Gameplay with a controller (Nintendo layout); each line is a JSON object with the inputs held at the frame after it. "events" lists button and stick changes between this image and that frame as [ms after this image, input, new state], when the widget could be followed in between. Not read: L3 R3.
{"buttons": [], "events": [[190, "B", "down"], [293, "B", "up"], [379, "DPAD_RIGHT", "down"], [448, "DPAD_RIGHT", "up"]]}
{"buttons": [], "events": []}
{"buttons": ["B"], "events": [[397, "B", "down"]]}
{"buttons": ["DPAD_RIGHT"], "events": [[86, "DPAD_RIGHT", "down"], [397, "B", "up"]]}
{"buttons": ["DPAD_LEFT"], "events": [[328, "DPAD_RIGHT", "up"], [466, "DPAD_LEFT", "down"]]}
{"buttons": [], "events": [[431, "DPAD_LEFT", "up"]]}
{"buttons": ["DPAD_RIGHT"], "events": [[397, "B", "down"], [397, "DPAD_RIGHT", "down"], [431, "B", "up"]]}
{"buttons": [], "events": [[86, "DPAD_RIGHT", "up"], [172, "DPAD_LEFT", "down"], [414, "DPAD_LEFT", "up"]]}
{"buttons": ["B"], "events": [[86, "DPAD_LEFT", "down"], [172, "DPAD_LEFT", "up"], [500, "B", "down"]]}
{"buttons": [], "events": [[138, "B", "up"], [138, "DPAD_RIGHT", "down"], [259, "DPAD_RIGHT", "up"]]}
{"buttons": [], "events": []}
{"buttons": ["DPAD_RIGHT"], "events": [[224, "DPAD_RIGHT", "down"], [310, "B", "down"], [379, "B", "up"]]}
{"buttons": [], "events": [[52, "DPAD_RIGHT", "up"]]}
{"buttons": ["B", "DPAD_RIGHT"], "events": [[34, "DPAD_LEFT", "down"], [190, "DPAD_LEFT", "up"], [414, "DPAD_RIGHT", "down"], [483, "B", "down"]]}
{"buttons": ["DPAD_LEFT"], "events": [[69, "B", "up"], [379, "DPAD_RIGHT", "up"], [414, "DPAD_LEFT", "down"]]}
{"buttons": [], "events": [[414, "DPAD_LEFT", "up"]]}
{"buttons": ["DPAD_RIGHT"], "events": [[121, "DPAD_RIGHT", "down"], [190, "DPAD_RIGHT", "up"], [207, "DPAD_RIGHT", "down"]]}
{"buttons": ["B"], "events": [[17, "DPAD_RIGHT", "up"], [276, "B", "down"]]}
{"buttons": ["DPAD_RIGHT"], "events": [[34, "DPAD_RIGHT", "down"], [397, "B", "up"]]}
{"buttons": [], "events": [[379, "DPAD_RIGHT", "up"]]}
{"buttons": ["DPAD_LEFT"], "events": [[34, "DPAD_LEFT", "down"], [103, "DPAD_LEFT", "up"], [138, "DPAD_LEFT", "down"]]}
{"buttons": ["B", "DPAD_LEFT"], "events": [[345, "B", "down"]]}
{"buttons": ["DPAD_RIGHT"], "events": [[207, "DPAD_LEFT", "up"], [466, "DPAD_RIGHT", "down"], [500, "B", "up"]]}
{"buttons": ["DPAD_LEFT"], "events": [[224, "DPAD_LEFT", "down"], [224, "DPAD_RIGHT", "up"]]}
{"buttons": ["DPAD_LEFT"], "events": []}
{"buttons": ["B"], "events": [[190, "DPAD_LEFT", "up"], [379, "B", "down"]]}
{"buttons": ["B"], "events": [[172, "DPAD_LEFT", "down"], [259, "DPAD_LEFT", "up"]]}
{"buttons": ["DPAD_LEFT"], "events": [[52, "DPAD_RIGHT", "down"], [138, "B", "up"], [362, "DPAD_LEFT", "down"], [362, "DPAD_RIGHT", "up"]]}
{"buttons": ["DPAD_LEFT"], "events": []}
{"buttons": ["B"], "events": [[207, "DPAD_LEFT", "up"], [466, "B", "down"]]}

:::

### Exercise
Exactly as they stand, write out all of the entries.

### Result of this task
Gameplay with a controller (Nintendo layout); each line is a JSON object with the inputs held at the frame after it. "events" lists button and stick changes between this image and that frame as [ms after this image, input, new state], when the widget could be followed in between. Not read: L3 R3.
{"buttons": [], "events": [[190, "B", "down"], [293, "B", "up"], [379, "DPAD_RIGHT", "down"], [448, "DPAD_RIGHT", "up"]]}
{"buttons": [], "events": []}
{"buttons": ["B"], "events": [[397, "B", "down"]]}
{"buttons": ["DPAD_RIGHT"], "events": [[86, "DPAD_RIGHT", "down"], [397, "B", "up"]]}
{"buttons": ["DPAD_LEFT"], "events": [[328, "DPAD_RIGHT", "up"], [466, "DPAD_LEFT", "down"]]}
{"buttons": [], "events": [[431, "DPAD_LEFT", "up"]]}
{"buttons": ["DPAD_RIGHT"], "events": [[397, "B", "down"], [397, "DPAD_RIGHT", "down"], [431, "B", "up"]]}
{"buttons": [], "events": [[86, "DPAD_RIGHT", "up"], [172, "DPAD_LEFT", "down"], [414, "DPAD_LEFT", "up"]]}
{"buttons": ["B"], "events": [[86, "DPAD_LEFT", "down"], [172, "DPAD_LEFT", "up"], [500, "B", "down"]]}
{"buttons": [], "events": [[138, "B", "up"], [138, "DPAD_RIGHT", "down"], [259, "DPAD_RIGHT", "up"]]}
{"buttons": [], "events": []}
{"buttons": ["DPAD_RIGHT"], "events": [[224, "DPAD_RIGHT", "down"], [310, "B", "down"], [379, "B", "up"]]}
{"buttons": [], "events": [[52, "DPAD_RIGHT", "up"]]}
{"buttons": ["B", "DPAD_RIGHT"], "events": [[34, "DPAD_LEFT", "down"], [190, "DPAD_LEFT", "up"], [414, "DPAD_RIGHT", "down"], [483, "B", "down"]]}
{"buttons": ["DPAD_LEFT"], "events": [[69, "B", "up"], [379, "DPAD_RIGHT", "up"], [414, "DPAD_LEFT", "down"]]}
{"buttons": [], "events": [[414, "DPAD_LEFT", "up"]]}
{"buttons": ["DPAD_RIGHT"], "events": [[121, "DPAD_RIGHT", "down"], [190, "DPAD_RIGHT", "up"], [207, "DPAD_RIGHT", "down"]]}
{"buttons": ["B"], "events": [[17, "DPAD_RIGHT", "up"], [276, "B", "down"]]}
{"buttons": ["DPAD_RIGHT"], "events": [[34, "DPAD_RIGHT", "down"], [397, "B", "up"]]}
{"buttons": [], "events": [[379, "DPAD_RIGHT", "up"]]}
{"buttons": ["DPAD_LEFT"], "events": [[34, "DPAD_LEFT", "down"], [103, "DPAD_LEFT", "up"], [138, "DPAD_LEFT", "down"]]}
{"buttons": ["B", "DPAD_LEFT"], "events": [[345, "B", "down"]]}
{"buttons": ["DPAD_RIGHT"], "events": [[207, "DPAD_LEFT", "up"], [466, "DPAD_RIGHT", "down"], [500, "B", "up"]]}
{"buttons": ["DPAD_LEFT"], "events": [[224, "DPAD_LEFT", "down"], [224, "DPAD_RIGHT", "up"]]}
{"buttons": ["DPAD_LEFT"], "events": []}
{"buttons": ["B"], "events": [[190, "DPAD_LEFT", "up"], [379, "B", "down"]]}
{"buttons": ["B"], "events": [[172, "DPAD_LEFT", "down"], [259, "DPAD_LEFT", "up"]]}
{"buttons": ["DPAD_LEFT"], "events": [[52, "DPAD_RIGHT", "down"], [138, "B", "up"], [362, "DPAD_LEFT", "down"], [362, "DPAD_RIGHT", "up"]]}
{"buttons": ["DPAD_LEFT"], "events": []}
{"buttons": ["B"], "events": [[207, "DPAD_LEFT", "up"], [466, "B", "down"]]}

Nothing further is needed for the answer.